EXTRACTED INFORMATION ::
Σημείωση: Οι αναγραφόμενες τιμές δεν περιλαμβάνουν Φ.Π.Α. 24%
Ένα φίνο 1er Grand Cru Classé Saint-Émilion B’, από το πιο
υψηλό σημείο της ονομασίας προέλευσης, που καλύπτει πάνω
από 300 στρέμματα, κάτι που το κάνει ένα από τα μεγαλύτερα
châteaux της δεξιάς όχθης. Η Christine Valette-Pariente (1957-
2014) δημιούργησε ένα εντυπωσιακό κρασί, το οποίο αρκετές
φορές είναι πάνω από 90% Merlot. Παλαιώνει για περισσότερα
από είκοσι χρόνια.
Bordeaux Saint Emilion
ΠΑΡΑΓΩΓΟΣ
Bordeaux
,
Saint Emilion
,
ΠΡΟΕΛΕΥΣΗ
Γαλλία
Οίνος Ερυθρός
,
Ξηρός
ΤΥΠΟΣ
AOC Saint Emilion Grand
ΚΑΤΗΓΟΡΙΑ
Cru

==

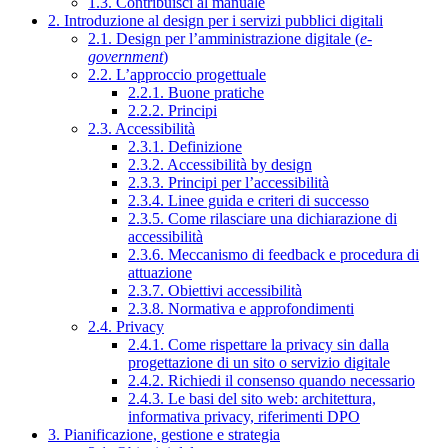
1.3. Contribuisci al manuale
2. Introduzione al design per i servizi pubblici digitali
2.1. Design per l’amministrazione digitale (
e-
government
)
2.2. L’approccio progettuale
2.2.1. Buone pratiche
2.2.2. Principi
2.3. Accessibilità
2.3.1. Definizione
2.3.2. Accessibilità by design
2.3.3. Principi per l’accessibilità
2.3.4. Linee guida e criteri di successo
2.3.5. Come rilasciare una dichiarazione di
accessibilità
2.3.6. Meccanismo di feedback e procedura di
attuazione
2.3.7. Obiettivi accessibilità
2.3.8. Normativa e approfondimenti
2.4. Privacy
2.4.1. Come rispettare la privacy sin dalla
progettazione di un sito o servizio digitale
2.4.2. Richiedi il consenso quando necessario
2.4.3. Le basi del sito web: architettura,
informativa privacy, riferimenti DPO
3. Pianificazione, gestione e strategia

TO DO ::
Could you repeat exactly the lines in the listing above from the one with "2.3.6. Meccanismo di feedback e procedura di" down to the one with "3. Pianificazione, gestione e strategia"? Include both of those lines.

RESPONSE AREA ::
2.3.6. Meccanismo di feedback e procedura di
attuazione
2.3.7. Obiettivi accessibilità
2.3.8. Normativa e approfondimenti
2.4. Privacy
2.4.1. Come rispettare la privacy sin dalla
progettazione di un sito o servizio digitale
2.4.2. Richiedi il consenso quando necessario
2.4.3. Le basi del sito web: architettura,
informativa privacy, riferimenti DPO
3. Pianificazione, gestione e strategia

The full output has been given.